# [SOURCE PASSAGE]
################

# Old Town Square Stern Canoe??



## Urnso

Anyone have one or been out fishing on one of these??? How stable are these and would you suggest getting some type of outrigger for it still? I am considering buying one in time for next season but not sure how stable they are compared to a regular canoe. I went out recently in a normal canoe and although I didn't become wet there were more than a few occasions where I was flailing around to save my dry ass.  


Anyone have any other suggestions to try?


----------



## Master Angler

don't bother with training wheels...square back canoes tend to be more stable than regular..you need time on the water canoeing before your focus on fishing...put in a half dozen 10-15 mile trips w/o any fishing gear and practice boat control. Also, if you are by yourself it is difficult to fish and paddle at the same time. find a partner and alternate who fishes and who paddles. Otherwise, learn to use the canoe as a transport craft betw fishing holes.


----------



## Rod&Reel

If you are by yourself, just get a anchor and you will do just fine. I would go out a few time to get the hang of it, but it isn't hard.


----------



## Urnso

OK... I thought about the canoe and it still sounds like they're a little bit unstable. Are there any places in NE Ohio that might rent these canoes? I wouldn't mind testing one out on the water before I drop up to 1400 on it with a motor. I know I really want a boat but my problem is storage.... I have absolutely no where to put it in my yard and keeping my vehicle out in the drive all winter is not an option (working 2 jobs = twice the amount of snow cleaning) Storage units can be crazy priced and I just think right now a canoe could hang in the garage rafters all winter and not give me a problem.

################

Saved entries
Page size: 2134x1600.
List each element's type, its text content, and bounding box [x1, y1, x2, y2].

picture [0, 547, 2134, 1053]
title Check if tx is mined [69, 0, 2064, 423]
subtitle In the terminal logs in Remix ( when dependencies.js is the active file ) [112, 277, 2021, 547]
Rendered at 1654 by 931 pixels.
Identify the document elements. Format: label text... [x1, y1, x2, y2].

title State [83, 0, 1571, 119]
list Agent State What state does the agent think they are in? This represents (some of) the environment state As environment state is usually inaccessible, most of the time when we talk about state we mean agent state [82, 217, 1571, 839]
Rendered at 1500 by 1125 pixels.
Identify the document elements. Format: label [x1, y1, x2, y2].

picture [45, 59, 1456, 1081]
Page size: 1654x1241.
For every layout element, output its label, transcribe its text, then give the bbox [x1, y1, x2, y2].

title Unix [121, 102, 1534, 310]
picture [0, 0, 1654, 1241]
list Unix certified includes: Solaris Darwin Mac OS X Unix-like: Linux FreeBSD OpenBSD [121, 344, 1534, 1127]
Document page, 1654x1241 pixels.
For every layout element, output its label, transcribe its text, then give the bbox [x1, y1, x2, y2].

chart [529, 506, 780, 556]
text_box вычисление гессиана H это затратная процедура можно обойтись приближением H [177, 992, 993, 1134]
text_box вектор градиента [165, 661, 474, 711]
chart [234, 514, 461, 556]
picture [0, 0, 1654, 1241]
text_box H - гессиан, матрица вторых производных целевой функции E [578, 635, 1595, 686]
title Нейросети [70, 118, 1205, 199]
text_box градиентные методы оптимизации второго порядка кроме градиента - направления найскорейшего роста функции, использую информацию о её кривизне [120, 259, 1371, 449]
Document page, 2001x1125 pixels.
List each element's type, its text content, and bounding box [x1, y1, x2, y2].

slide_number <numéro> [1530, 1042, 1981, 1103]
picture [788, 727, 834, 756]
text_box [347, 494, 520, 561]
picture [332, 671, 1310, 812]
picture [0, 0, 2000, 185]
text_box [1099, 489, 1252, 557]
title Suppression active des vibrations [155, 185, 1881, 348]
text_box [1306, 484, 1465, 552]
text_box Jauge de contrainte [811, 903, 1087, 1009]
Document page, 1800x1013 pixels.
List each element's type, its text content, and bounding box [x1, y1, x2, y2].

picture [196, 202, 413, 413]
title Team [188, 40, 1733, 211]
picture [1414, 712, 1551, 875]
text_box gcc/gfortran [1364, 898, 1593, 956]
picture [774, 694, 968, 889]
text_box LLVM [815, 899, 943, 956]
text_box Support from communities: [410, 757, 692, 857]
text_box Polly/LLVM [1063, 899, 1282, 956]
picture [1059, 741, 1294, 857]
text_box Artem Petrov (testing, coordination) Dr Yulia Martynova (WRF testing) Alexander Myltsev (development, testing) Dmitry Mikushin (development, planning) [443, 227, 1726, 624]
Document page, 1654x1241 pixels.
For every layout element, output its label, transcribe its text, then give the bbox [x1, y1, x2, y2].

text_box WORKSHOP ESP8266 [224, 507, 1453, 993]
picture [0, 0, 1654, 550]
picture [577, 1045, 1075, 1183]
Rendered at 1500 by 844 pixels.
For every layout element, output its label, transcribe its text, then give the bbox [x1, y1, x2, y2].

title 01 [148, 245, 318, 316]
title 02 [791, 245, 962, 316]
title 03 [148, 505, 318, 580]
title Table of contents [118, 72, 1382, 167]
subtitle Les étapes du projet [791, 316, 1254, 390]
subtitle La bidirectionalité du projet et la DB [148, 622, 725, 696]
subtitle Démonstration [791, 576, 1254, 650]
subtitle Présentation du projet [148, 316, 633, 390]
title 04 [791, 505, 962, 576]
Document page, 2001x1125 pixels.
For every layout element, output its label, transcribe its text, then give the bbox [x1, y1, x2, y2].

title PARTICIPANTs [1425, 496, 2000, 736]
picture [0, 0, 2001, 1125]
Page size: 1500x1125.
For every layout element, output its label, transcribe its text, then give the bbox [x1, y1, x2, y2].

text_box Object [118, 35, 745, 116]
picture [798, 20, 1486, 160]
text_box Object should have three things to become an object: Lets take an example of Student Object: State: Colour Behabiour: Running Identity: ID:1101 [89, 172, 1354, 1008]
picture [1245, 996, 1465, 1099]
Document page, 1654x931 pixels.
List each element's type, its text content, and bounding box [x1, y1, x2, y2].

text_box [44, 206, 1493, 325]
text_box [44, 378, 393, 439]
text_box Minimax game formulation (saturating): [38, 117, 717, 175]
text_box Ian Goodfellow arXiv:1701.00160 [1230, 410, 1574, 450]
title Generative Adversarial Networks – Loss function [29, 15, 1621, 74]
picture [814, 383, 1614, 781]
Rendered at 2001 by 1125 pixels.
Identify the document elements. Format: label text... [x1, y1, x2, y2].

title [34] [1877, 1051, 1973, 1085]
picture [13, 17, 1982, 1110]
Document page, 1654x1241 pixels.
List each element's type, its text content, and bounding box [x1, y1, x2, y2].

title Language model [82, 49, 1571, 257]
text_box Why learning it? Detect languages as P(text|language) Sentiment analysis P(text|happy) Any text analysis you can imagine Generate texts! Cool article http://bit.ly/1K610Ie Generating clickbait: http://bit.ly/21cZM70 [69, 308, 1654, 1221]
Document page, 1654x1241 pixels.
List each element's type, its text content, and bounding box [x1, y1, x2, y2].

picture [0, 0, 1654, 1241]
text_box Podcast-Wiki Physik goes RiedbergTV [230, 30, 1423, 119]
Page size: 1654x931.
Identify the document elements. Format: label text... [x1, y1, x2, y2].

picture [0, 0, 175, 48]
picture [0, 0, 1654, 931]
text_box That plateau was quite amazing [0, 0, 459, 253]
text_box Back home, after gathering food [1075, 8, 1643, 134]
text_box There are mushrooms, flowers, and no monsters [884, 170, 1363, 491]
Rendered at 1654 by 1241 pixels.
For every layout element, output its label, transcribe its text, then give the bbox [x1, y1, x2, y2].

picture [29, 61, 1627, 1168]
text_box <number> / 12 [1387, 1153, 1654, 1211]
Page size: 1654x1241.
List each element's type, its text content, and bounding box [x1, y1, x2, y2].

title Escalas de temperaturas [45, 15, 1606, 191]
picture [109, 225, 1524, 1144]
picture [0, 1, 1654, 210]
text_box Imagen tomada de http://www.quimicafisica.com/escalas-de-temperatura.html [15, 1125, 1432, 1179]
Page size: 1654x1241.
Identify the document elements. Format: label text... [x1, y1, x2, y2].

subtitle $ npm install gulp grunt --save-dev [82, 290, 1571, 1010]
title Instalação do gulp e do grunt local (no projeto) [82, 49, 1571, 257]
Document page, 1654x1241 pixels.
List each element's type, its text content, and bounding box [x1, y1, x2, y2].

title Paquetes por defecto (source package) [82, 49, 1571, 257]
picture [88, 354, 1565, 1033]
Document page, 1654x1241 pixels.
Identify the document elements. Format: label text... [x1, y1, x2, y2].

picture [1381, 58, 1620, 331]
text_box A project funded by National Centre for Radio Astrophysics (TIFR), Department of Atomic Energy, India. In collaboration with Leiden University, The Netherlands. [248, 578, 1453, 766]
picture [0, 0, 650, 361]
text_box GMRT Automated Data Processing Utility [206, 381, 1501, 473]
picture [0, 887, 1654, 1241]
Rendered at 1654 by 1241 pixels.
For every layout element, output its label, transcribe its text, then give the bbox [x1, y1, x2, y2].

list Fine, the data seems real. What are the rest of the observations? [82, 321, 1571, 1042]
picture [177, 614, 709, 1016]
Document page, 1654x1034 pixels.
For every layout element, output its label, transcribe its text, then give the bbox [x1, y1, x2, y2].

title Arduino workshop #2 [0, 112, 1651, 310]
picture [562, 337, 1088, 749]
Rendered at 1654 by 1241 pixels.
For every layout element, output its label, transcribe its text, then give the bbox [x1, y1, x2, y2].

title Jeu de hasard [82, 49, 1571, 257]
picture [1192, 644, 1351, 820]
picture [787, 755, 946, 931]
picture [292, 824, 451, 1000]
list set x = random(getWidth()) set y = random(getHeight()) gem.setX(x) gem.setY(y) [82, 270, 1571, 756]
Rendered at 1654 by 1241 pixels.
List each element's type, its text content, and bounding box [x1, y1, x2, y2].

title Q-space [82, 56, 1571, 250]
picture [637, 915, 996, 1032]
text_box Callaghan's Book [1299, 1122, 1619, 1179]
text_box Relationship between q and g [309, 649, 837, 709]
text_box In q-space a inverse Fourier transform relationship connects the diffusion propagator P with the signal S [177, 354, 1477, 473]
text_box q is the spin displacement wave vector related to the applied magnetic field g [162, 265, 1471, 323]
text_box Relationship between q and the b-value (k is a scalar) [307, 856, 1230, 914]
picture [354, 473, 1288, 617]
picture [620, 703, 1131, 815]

################

# [PROMPT 1]
From the canoe forum thread, copy word for word the part that opens with the words containing "# Old Town Square" and closes with "my dry ass.".
# [PROMPT 2]
Carry on the canoe forum thread from its last post.

# [RESPONSE 1]
# Old Town Square Stern Canoe??



## Urnso

Anyone have one or been out fishing on one of these??? How stable are these and would you suggest getting some type of outrigger for it still? I am considering buying one in time for next season but not sure how stable they are compared to a regular canoe. I went out recently in a normal canoe and although I didn't become wet there were more than a few occasions where I was flailing around to save my dry ass.

# [RESPONSE 2]
Decisions!! Decisions!! :S


----------



## streamstalker

My brother bought the canoe you are talking about (Old Town Predator) this year and we have fished in it a bunch. It is very stable if you are standing in the center (47" wide) by yourself; but if you are standing in the prow and your buddy goes for a good hookset, you just might get wet. Also, this thing is a beast, about 115 pounds, so it is just about impossible to put it on your car by yourself because of its dimensions. I did it once (a complicated operation involving pool noodles) and I probably won't try it again. I used to have an aluminum canoe that was much easier to handle by myself. Have you considered one of those mini bass boats?


----------



## bronzebackyac

There is a good article about selecting the right canoe on The ohio smallmouth alliance website. check it out. It might help you choose the best for your needs.


----------



## flathunter

I know one thing, I will never get in a canoe agin, could not even scratch my head without the thing trying to tip.


----------



## Master Angler

standing in a canoe? weight is an issue...look for a model under 75 lbs. and yes it is a good idea to rent a canoe on a few different rivers and get some practices... in 20 years of canoeing and fishing from a canoe i have never dumped. I wouldn't recommend standing up in one at all...

Flats...that was you trying to tip not the canoe...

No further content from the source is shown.